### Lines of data
____________

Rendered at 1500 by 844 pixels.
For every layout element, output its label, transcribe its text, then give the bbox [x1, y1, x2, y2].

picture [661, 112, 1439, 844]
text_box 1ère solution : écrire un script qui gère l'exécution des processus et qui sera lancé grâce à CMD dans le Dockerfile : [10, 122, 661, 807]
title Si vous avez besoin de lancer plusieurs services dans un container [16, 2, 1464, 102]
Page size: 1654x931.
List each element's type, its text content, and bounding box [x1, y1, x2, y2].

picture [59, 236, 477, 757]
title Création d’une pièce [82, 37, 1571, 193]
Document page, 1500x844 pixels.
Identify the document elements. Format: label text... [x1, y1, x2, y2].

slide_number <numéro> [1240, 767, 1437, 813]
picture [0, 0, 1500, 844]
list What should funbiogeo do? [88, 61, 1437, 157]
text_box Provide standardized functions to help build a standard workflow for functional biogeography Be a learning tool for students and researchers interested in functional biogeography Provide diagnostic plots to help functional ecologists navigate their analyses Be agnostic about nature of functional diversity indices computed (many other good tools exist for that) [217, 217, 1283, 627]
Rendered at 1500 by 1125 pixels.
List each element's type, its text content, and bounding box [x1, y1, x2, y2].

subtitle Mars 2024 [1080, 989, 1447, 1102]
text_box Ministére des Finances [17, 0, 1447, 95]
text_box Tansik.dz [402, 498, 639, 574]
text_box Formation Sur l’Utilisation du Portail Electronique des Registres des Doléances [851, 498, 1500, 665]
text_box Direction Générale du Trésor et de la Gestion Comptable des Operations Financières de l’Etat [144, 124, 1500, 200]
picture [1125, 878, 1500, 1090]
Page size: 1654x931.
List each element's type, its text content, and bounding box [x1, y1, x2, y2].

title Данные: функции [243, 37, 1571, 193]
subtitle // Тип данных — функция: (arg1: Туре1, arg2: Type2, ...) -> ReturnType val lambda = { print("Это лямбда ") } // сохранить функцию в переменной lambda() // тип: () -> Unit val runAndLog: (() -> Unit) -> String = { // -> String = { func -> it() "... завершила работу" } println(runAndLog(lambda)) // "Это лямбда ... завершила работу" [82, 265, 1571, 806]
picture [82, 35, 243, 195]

____________

### Goal of the exercise
Copy out every line of the material above, character for character, with nothing changed.

### Written solution
Rendered at 1500 by 844 pixels.
For every layout element, output its label, transcribe its text, then give the bbox [x1, y1, x2, y2].

picture [661, 112, 1439, 844]
text_box 1ère solution : écrire un script qui gère l'exécution des processus et qui sera lancé grâce à CMD dans le Dockerfile : [10, 122, 661, 807]
title Si vous avez besoin de lancer plusieurs services dans un container [16, 2, 1464, 102]
Page size: 1654x931.
List each element's type, its text content, and bounding box [x1, y1, x2, y2].

picture [59, 236, 477, 757]
title Création d’une pièce [82, 37, 1571, 193]
Document page, 1500x844 pixels.
Identify the document elements. Format: label text... [x1, y1, x2, y2].

slide_number <numéro> [1240, 767, 1437, 813]
picture [0, 0, 1500, 844]
list What should funbiogeo do? [88, 61, 1437, 157]
text_box Provide standardized functions to help build a standard workflow for functional biogeography Be a learning tool for students and researchers interested in functional biogeography Provide diagnostic plots to help functional ecologists navigate their analyses Be agnostic about nature of functional diversity indices computed (many other good tools exist for that) [217, 217, 1283, 627]
Rendered at 1500 by 1125 pixels.
List each element's type, its text content, and bounding box [x1, y1, x2, y2].

subtitle Mars 2024 [1080, 989, 1447, 1102]
text_box Ministére des Finances [17, 0, 1447, 95]
text_box Tansik.dz [402, 498, 639, 574]
text_box Formation Sur l’Utilisation du Portail Electronique des Registres des Doléances [851, 498, 1500, 665]
text_box Direction Générale du Trésor et de la Gestion Comptable des Operations Financières de l’Etat [144, 124, 1500, 200]
picture [1125, 878, 1500, 1090]
Page size: 1654x931.
List each element's type, its text content, and bounding box [x1, y1, x2, y2].

title Данные: функции [243, 37, 1571, 193]
subtitle // Тип данных — функция: (arg1: Туре1, arg2: Type2, ...) -> ReturnType val lambda = { print("Это лямбда ") } // сохранить функцию в переменной lambda() // тип: () -> Unit val runAndLog: (() -> Unit) -> String = { // -> String = { func -> it() "... завершила работу" } println(runAndLog(lambda)) // "Это лямбда ... завершила работу" [82, 265, 1571, 806]
picture [82, 35, 243, 195]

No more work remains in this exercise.